Atsushi Mimura, a financial regulation veteran, replaces Masato Kanda, who launched the biggest yen-buying intervention on record this year and aggressively jawboned speculators against pushing down the Japanese currency too much. While the change is part of a regular personnel reshuffle conducted every year, it comes as markets test Japan's resolve to arrest a renewed fall in the yen that adds pain to households and companies by pushing up import costs.
"Kanda appeared to be someone aggressive, given his comments that authorities were on stand-by to intervene any time of the day," said Hideo Kumano, chief economist at Dai-ichi Life Research Institute, adding that his departure could affect how Japan communicates its currency policy. "But it's hard to say until we see how his successor steers policy. All in all, I don't think the big policy direction would change much."
Japanese officials reiterated their warnings as the yen slid past 161 per dollar on Friday, well below levels that triggered the last bout of intervention in end-April and early May.
"Excessive volatility in the currency market is undesirable," Finance minister Shunichi Suzuki told a news conference on Friday, adding that authorities will "respond appropriately" to such moves. He also said authorities were "deeply concerned" about the impact of the yen's "rapid and one-sided" moves on the economy.
Japanese authorities are facing renewed pressure to stem sharp declines in the yen as traders focus on the interest rate divergence between Japan and the United States. A weaker yen is a boon for Japanese exporters, but a headache for policymakers as it increases import costs, adds to inflationary pressures and squeezes households.
Under Kanda, who was FX diplomat for three years, Tokyo spent 9.8 trillion yen ($60.85 billion intervening in the foreign exchange market at the end of April and early May, after the Japanese currency hit a then 34-year low of 160.245 per dollar on April 29.
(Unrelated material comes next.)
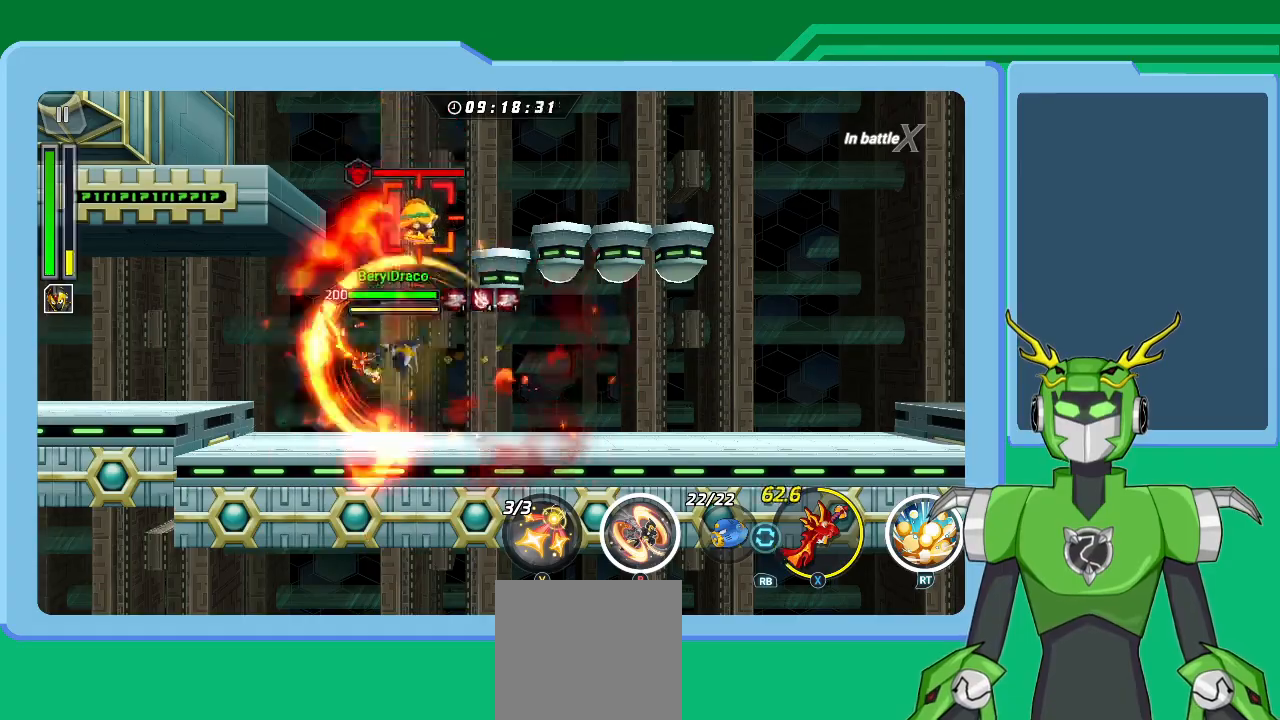
{"buttons": ["A", "X", "L1"], "left_stick": "right", "right_stick": "center", "events": [[33, "A", "up"], [100, "A", "down"], [267, "A", "up"], [333, "L1", "down"], [333, "left_stick", "right"], [467, "A", "down"]]}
The yen hit 161.27 per dollar on Friday, its weakest since 1986, ahead of a crucial U.S. inflation data due later in the day that could heighten market volatility. Market players see authorities' next line-in-the-sand as lying somewhere around 164.50.
"If authorities want to prevent the yen from breaching that threshold, they will probably step in before the currency hits that level," said Daisaku Ueno, chief FX strategist at Mitsubishi UFJ Morgan Stanley Securities.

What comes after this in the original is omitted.